** Extract to read follows **

Today’s post is 1550 words, 35 photos, an 8 minute read. Enjoy!
Hi everyone,
After walking in the heat the previous day, the walk to Stanton was a pleasant 70°F (~21°C) with a nice breeze to keep us cool. Today we would meet more people walking because we were walking on the well-traveled Cotswold Way for the next couple of days. We’ll see more sheep, climb a couple of hills, and learn about Cromwell’s Seat.
If you missed the previous posts in this series, click here, here, here, here, and here.
Onward to Stanton
Breakfast at The Lion Inn in Winchcombe was delicious, I had the Butcombe Breakfast that came with sausage, bacon, fried eggs (over hard for me), sautéed mushrooms, and slow roast tomatoes. That plus a couple cups of coffee and I was ready to hit the trail.
Before leaving Winchcombe, I should tell you a little about this town of 5000 people nestled in the Isbourne Valley. The name Winchcombe come from the Old English words wincel and cumb meaning a valley with a bend. It is known for its charming, historic atmosphere. Seven walking trails cross through Winchcomb, making it a place amenable to walkers. While our stay was confined to The Lion Inn, this is a place that merits further exploration.
As we made our way out of town, we noted some of the interesting history in several buildings. The stone, stucco, wood, and windows gave a bit of a peek into the past. 


In the countryside, the sheep were grazing within a stones throw from the town.
As I mentioned, we were now walking on the well-traveled Cotswold Way National Trail. This 102 mile (164 km) footpath stretches from Bath in the south to Chipping Campden in the north. It follows the western edge of the Cotswolds with views of the River Severn and the Malvern Hills. At a pace of 10-15 miles per day, the walk can be completed in 8-12 days. It’s not rigorous walking but does require a reasonable degree of fitness especially for those walking longer distances everyday. Many walkers will do the walk in segments rather than a through walk. There’s a lot to see and do along the way.

** End of Extract to read **
** Data follows **

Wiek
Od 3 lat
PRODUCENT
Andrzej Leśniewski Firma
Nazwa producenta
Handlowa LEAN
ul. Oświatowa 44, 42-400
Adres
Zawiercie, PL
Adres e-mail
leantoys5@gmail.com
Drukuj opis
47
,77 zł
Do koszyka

** End of Data **
** Data follows **

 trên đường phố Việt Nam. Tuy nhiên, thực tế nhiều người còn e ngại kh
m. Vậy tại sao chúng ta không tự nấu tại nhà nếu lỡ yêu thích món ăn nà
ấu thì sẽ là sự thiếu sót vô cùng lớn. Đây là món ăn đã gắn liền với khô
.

** End of Data **
** Data follows **

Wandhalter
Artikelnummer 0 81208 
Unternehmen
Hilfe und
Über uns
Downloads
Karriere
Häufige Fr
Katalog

** End of Data **

— Exercise requirements —
1. Please copy the walking post from "Today’s post is" up to and including "here, and here.", swapping "sheep" for "goats".
2. Answer these questions about the walking post:
(a) What breakfast did the writer have at The Lion Inn?
(b) How many people live in Winchcombe?
(c) How long is the Cotswold Way National Trail?

— Outputs in order —
1.
Today’s post is 1550 words, 35 photos, an 8 minute read. Enjoy!
Hi everyone,
After walking in the heat the previous day, the walk to Stanton was a pleasant 70°F (~21°C) with a nice breeze to keep us cool. Today we would meet more people walking because we were walking on the well-traveled Cotswold Way for the next couple of days. We’ll see more goats, climb a couple of hills, and learn about Cromwell’s Seat.
If you missed the previous posts in this series, click here, here, here, here, and here.

2.
(a) The Butcombe Breakfast
(b) 5000
(c) 102 miles (164 km)